Spring quarter of the second year marks the beginning of a series of therapeutics courses that drives all of us to the brink of stress-induce anxiety episodes. The class is 6 units, which composed of 6 hours of lectures and 1 and 1/2 hours of conference weekly AND many many hours of self-study. It incorporates all the relevant subjects we have learned thus far in pharmacy school (physiology, pharmacology, pharmaceutical chemistry, biochemistry, etc) in one giant and scary class.

There is so much to memorize and synthesize. The worst part is that we don't get to use our notes in conferences, when we have to read cases and decide how to best treat the patients. There are so many acronyms and lab values that I have never seen before. Furthermore, it feels like I am racing through the materials without having enough time to digest them even though I have reviewed the relevant lectures before each conference.

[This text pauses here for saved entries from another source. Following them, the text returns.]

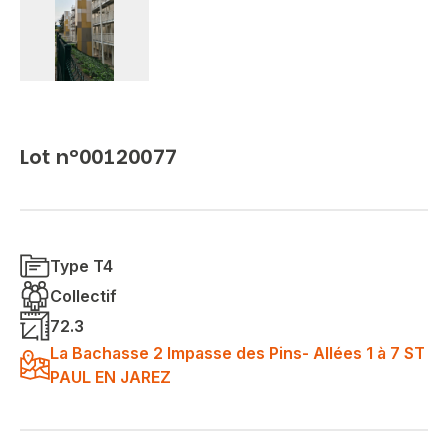
Lot n°00120077
Type T4
Collectif
72.3
La Bachasse 2 Impasse des Pins- Allées 1 à 7 ST
PAUL EN JAREZ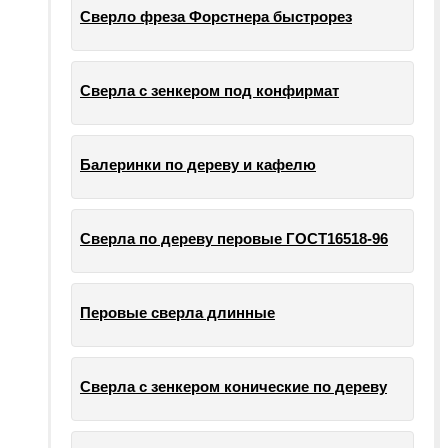
Сверло фреза Форстнера быстрорез
Сверла с зенкером под конфирмат
Балеринки по дереву и кафелю
Сверла по дереву перовые ГОСТ16518-96
Перовые сверла длинные
Сверла с зенкером конические по дереву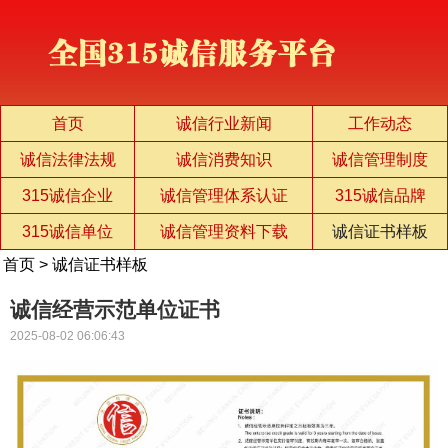
首页
诚信行业新闻
工作动态
诚信法律法规
诚信消费知识
诚信管理制度
315诚信企业
诚信管理体系认证
315诚信品牌
315诚信单位
诚信管理资料下载
诚信证书样板
首页
>
诚信证书样板
诚信经营示范单位证书
2025-08-02 06:06:43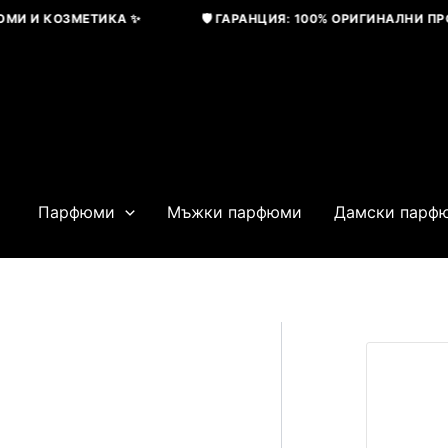
Skip
 И КОЗМЕТИКА ✨
🛡️ ГАРАНЦИЯ: 100% ОРИГИНАЛНИ ПРОДУ
to
content
Парфюми
Мъжки парфюми
Дамски парф
Original
price
was:
143,16 € / 28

Our first oral exam will be coming up next week. We will have thirty minutes to read the case, write all the pertinent information down in a Subjective/Objective/Assessment/Plan (SOAP) format and then fifteen minutes to present the patient with the treatment recommendations and counseling points to the examiners. I definitely need to practice with my classmates before the exam!

Wednesday, April 15, 2009

Positive Energy

I have heard a lot of great things about this elective called "Heart Matters in Pharmacy" and finally decided to squeeze it into my schedule. It's really interesting and unlike any other in the health care profession. In this class, we actually take the time out to tend to our right brain to achieve a balance in life. Each session would always start with a few minutes of feeling appreciation by first focusing our attention to the heart and breathing slowly and deeply. Then, we turn our thoughts to appreciating a person, thing or animal. This is called "the heart coherence technique" and the director of the course informed us that it has been proven to reduce cortisol (stress hormone) levels. I totally believe her, not only because she is a well-respected faculty member, but because I can feel the parasympathetic effects even with only a few minutes of practice each day. It reminds me of the period of my life when I actually took time out to meditate on a daily basis.

Practicing the heart coherence technique has a similar calming effect as meditation. However, I think I like the heart coherence technique better because it actually forces my brain to dig out the positive things in my life and be grateful for them. It feels much better to have positive thoughts and have an appreciation for life, people, animals and things.

Each class session, we also get to listen to our role models in the field of pharmacy (actual working pharmacists) share their stories and insights. Often, we hear about their tragedies and how they dealt and moved beyond them. They also share their insights about balancing work and personal life. Being at UCSF, we normally see and hear about the achievements and awards of these pharmacists/professors. It is a privilege to have the opportunity to hear the stories told from their hearts. I know it takes great personal strength to be seen in front of the class with so much emotional vulnerability.

This class is definitely one-of-a-kind in pharmacy school and I'm glad I am experiencing it. At the end of every 3-hour class, I feel rejuvenated and relaxed, as if I had just practiced yoga.